TASK BRIEF - Please copy out the lines of the material below, starting at its first line and ending at the line that contains "Which has a", with both ends included.

Chart comprehension data:
'''
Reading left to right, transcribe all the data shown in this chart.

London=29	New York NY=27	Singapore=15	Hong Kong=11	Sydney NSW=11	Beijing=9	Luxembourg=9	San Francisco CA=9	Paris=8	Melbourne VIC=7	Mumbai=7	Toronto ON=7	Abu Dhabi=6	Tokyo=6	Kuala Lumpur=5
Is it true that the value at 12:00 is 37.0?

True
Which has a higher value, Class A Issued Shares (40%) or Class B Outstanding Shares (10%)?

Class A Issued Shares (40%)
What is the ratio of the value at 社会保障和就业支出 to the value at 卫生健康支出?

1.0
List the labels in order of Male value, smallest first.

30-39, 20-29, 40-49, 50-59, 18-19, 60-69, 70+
'''
WRITTEN REPLY -
Reading left to right, transcribe all the data shown in this chart.

London=29	New York NY=27	Singapore=15	Hong Kong=11	Sydney NSW=11	Beijing=9	Luxembourg=9	San Francisco CA=9	Paris=8	Melbourne VIC=7	Mumbai=7	Toronto ON=7	Abu Dhabi=6	Tokyo=6	Kuala Lumpur=5
Is it true that the value at 12:00 is 37.0?

True
Which has a higher value, Class A Issued Shares (40%) or Class B Outstanding Shares (10%)?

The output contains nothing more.